In terms of analytical sensitivity, EndoPep-MS was able to detect BoNT/C and D in aqueous solution with an LoD of less than or equal to 1 mLD50/500 µL for BoNT/D and between 1 and 2 mLD50/500 µL for BoNT/C. Tests conducted with sera, broth cultures of feces and feces diluted to 1:1 with GPB spiked with two-fold dilutions of reference toxins, showed limited or no interference of the matrix in LoD, with the exception of feces spiked with BoNT/C. In the latter case, the presence of nonspecific signals at all tested dilutions prevented detection of specific peaks related to the cleaved substrates. Superimposable results were also obtained when a different peptide, the Pep 39 [21], was used (data not shown). However, this interference in cleaved peptide detection was not observed in the only fecal sample tested, collected from a swan which died from botulism (sample 5641/12, Table 4). It is well known that in complex matrices, such as feces, the high amount of endogenous proteases may digest peptide substrates before reacting with BoNT, leading to false results. It is commonly reported that the sensitivity of EndoPep-MS is lower in stool extracts than in other clinical samples [15]. Nevertheless, EndoPep-MS proved to be appropriate to detect BoNT/A, B, E, and F in clinical samples since their concentration in stools can reach very high levels [15,25]. The amount of BoNT/C in the swan fecal sample was not quantified but the clear positivity found in the specimen suggests that the BoNT concentration was high enough to overcome the effect of endogenous proteases. One further explanation for the difference between the MBA and the EndoPep-MS results for the artificially contaminated samples and fecal sample analyzed could be that the composition of the feces, and therefore the added presence of other types of inhibitors or proteases, varies among animal species and within the same species as well as with type of nutrition and digestive physiology. In our case, the experimental tests were performed using dog feces while the fecal sample was obtained from a swan. Dog feces contain very high levels of proteases, and therefore we decided to test the protocol using a very challenging matrix.
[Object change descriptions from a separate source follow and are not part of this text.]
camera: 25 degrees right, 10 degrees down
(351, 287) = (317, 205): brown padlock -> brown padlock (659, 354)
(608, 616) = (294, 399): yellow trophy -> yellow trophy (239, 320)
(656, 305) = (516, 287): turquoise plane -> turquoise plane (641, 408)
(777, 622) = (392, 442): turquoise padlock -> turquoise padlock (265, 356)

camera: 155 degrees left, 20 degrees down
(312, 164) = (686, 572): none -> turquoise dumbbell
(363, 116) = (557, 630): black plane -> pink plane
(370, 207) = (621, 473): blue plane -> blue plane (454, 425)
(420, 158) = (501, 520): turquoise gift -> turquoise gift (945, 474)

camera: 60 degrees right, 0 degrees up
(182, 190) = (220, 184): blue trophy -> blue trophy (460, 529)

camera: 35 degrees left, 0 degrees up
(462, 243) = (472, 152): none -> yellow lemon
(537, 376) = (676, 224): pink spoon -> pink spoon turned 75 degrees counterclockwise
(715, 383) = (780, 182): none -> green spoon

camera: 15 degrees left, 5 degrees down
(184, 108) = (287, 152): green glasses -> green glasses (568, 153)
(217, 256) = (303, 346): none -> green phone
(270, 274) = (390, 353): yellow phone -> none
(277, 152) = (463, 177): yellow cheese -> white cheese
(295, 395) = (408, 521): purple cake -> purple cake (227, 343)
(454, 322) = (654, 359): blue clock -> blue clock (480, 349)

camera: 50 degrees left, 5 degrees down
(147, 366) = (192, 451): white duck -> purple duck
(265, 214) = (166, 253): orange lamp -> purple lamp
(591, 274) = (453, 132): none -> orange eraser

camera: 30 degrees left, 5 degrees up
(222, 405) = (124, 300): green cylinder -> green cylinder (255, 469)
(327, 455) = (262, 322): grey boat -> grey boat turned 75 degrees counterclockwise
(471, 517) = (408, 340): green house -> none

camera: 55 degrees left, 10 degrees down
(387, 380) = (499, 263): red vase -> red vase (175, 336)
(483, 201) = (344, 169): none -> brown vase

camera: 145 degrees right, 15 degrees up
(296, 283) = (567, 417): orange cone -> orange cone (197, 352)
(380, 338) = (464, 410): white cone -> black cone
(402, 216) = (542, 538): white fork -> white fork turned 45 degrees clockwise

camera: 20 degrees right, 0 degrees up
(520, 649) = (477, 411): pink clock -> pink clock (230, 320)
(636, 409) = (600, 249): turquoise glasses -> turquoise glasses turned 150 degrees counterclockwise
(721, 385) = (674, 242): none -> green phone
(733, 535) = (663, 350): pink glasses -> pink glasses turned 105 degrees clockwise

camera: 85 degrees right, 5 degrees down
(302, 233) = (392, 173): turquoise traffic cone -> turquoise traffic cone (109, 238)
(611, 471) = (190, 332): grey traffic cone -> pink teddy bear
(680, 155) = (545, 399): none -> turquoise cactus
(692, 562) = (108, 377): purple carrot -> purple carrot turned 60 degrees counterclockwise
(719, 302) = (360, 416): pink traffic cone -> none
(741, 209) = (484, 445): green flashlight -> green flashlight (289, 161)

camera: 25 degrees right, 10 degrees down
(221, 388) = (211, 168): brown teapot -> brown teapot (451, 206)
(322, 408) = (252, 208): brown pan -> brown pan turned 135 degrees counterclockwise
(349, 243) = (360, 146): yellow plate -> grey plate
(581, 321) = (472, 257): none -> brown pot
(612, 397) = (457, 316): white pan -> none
Assaying specimens collected in suspected outbreaks of human and animal botulism by EndoPep-MS showed that the method possesses a sensitivity of 100% and a specificity of 96.08%. This low specificity seems to be due to two false positive results. However, one sample was a serum collected from a bovine that tested positive for C. botulinum type C by MBA and qPCR in rumen. The other was a serum sample obtained from a meat chicken from a flock in which other animal sera had tested positive for BoNT/C on MBA. In both cases, the EndoPep-MS was yielded weak positivity in all replicates suggesting that the method could also be more sensitive than the MBA.

4. Conclusions

The tests carried out showed that the EndoPep-MS method, initially developed for use with more powerful mass spectrometers, can be applied to the Bruker MALDI Biotyper instrument, showing excellent results in the detection of biological activity of C and D toxins and their mosaic forms. We have demonstrated that our EndoPep-MS protocol provides rapid results which are comparable with the MBA, considered the “gold standard” for BoNT detection. For this reason, EndoPep-MS is a valid alternative to the MBA and can be easily performed in a clinical microbiology laboratory without advanced skills in mass spectrometry.

5. Materials and Methods

5.1. Materials and Reagents

BoNT/C and BoNT/D toxin complex were obtained using 1 mg/mL stocks from Metabiologics Inc. (Madison, Wisconsin) at the specific toxicity of 6.5 × 106 for BoNT/C and 3 × 107 mLD50/mg for BoNT/D. Pep-C and Pep-D/F were synthesized and purchased from GenScript Biotech (Piscataway, NJ, USA). Peptide sequences are reported in Table 5. Antibodies 8DC1.2 (serotypes C, CD, and DC) and 4C2 (serotypes C and DC) were kindly provided by Dr James D. Marks (University of California, San Francisco, CA, USA). ZebaTM Spin Desalting Columns and sulfo-NHS-biotin were purchased from Thermo Fisher Scientific (Rockford, IL, USA). All reagent for the MALDI Biotyper analysis were acquired from Bruker Daltonics (Bremen, Germany). Magnetic Dynabeads M-280 streptavidin were obtained from Invitrogen-Life technologies (Life Technologies AS, Oslo, Norway). Reagents for preparing the reaction buffer (RB) and HBS-EP Buffer were purchased from Sigma-Aldrich (St. Louis, MO, USA).

Table 5.

Peptide substrates amino acid sequence used for specific BoNT detection and respective mass of uncleaved and cleaved substrates.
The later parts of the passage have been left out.